EXERCISE BRIEF:
Return every line of the data below that contains the string "Share".

Chart-based quiz items:
*****

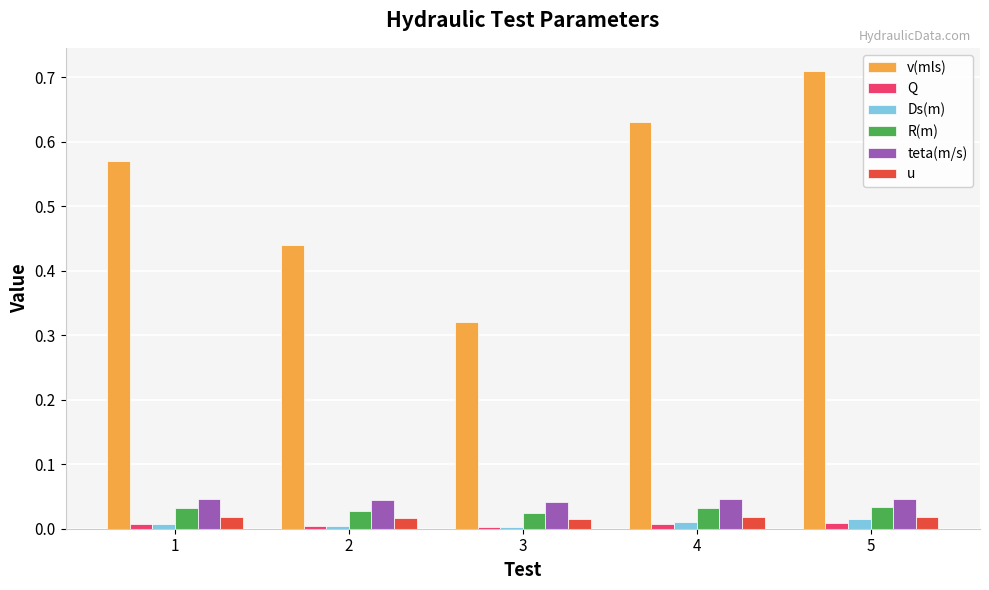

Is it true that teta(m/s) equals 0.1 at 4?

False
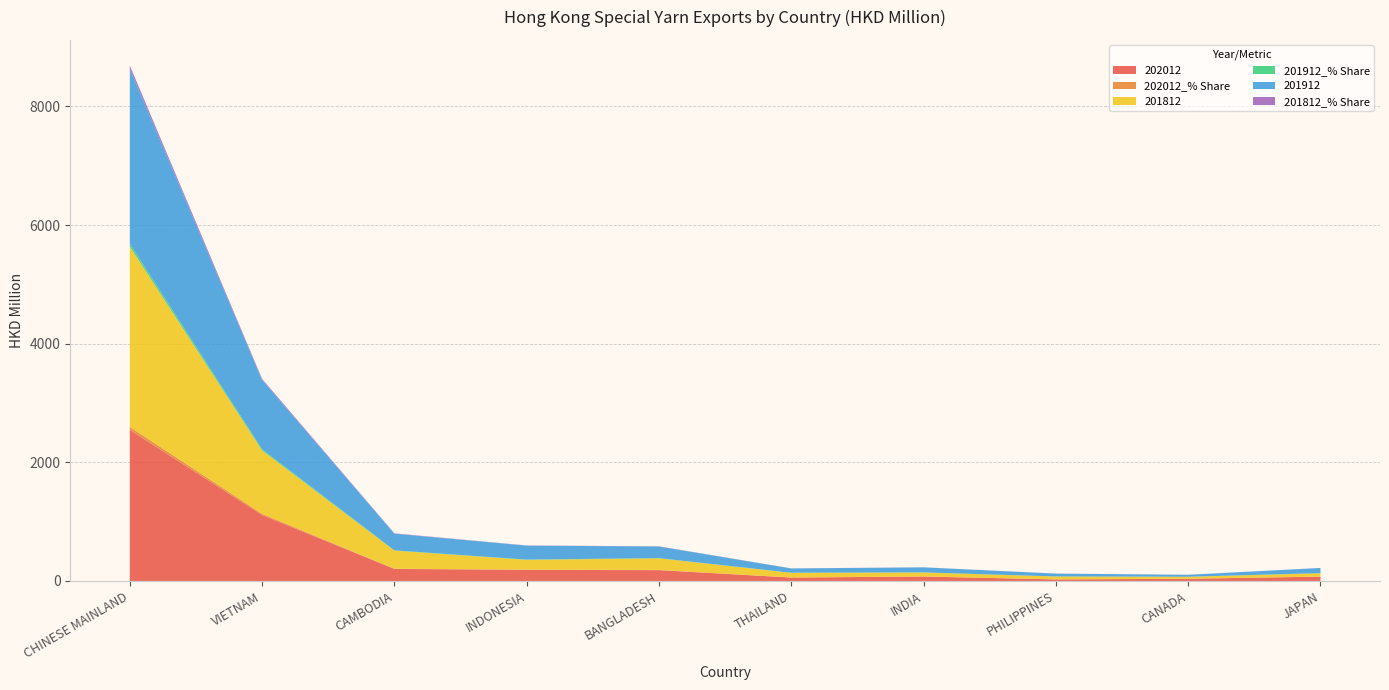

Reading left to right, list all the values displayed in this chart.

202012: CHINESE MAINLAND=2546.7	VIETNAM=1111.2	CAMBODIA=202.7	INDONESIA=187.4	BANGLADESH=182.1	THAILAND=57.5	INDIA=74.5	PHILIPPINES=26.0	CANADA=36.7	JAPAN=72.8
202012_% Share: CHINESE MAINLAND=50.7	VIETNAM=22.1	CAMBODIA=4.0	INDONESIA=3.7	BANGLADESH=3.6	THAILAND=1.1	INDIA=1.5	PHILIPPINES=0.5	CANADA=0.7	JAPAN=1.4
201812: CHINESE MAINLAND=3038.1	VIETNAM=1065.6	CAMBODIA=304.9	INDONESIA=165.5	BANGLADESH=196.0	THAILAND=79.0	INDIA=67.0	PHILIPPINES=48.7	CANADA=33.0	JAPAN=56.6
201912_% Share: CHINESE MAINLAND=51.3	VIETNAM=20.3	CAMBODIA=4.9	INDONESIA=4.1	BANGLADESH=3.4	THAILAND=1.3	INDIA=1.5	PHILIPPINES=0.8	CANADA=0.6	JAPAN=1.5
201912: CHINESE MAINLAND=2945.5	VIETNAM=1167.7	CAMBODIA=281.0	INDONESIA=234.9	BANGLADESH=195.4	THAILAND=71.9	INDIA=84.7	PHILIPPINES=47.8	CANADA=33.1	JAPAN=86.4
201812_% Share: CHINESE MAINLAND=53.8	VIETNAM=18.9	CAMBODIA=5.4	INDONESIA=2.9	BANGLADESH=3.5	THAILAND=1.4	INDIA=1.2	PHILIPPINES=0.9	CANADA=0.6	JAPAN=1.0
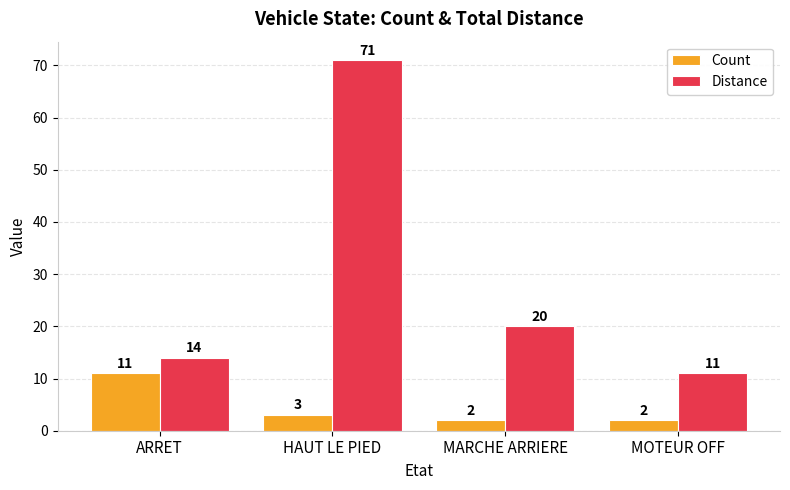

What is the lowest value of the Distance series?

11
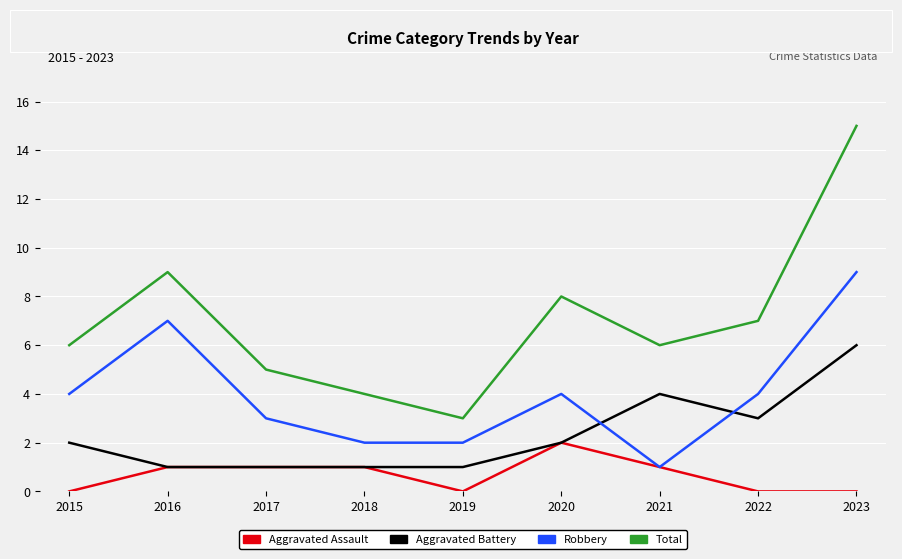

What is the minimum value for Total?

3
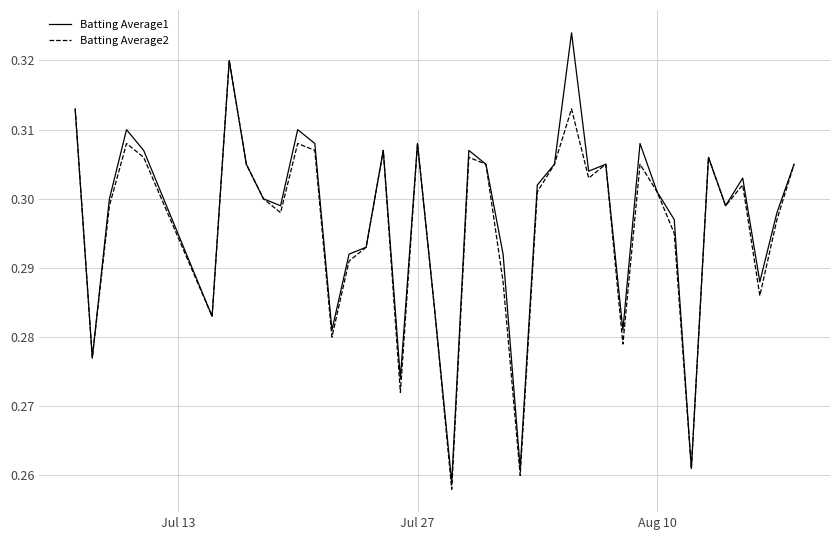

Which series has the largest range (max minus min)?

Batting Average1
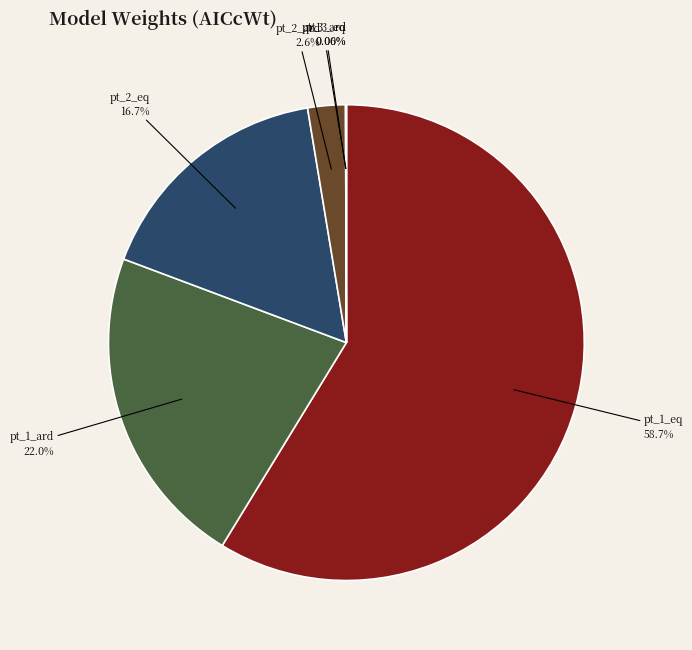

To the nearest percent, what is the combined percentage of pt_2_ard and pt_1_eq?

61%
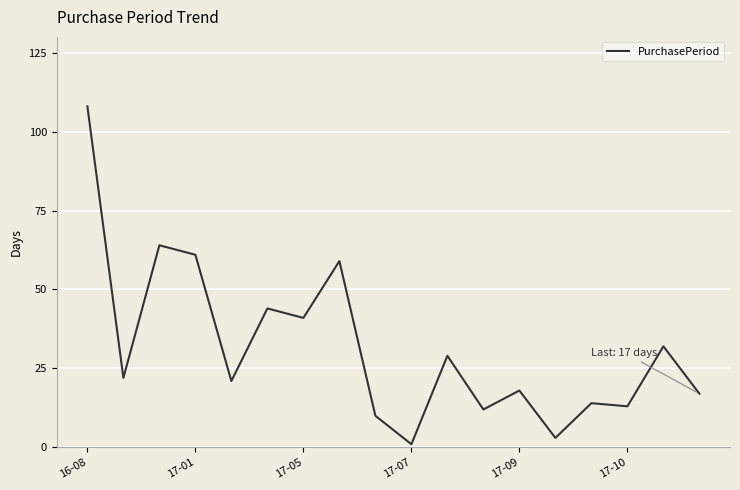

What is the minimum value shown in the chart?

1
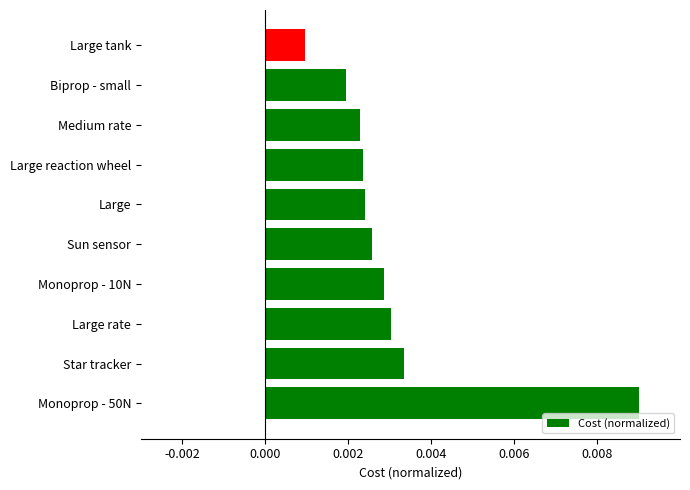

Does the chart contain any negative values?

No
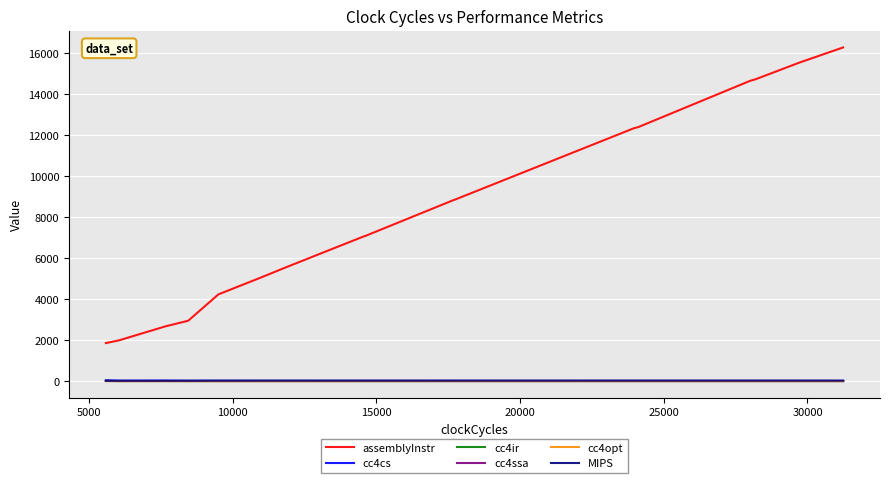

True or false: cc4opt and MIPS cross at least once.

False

*****

RESULT FOR THIS EXERCISE:
202012_% Share: CHINESE MAINLAND=50.7	VIETNAM=22.1	CAMBODIA=4.0	INDONESIA=3.7	BANGLADESH=3.6	THAILAND=1.1	INDIA=1.5	PHILIPPINES=0.5	CANADA=0.7	JAPAN=1.4
201912_% Share: CHINESE MAINLAND=51.3	VIETNAM=20.3	CAMBODIA=4.9	INDONESIA=4.1	BANGLADESH=3.4	THAILAND=1.3	INDIA=1.5	PHILIPPINES=0.8	CANADA=0.6	JAPAN=1.5
201812_% Share: CHINESE MAINLAND=53.8	VIETNAM=18.9	CAMBODIA=5.4	INDONESIA=2.9	BANGLADESH=3.5	THAILAND=1.4	INDIA=1.2	PHILIPPINES=0.9	CANADA=0.6	JAPAN=1.0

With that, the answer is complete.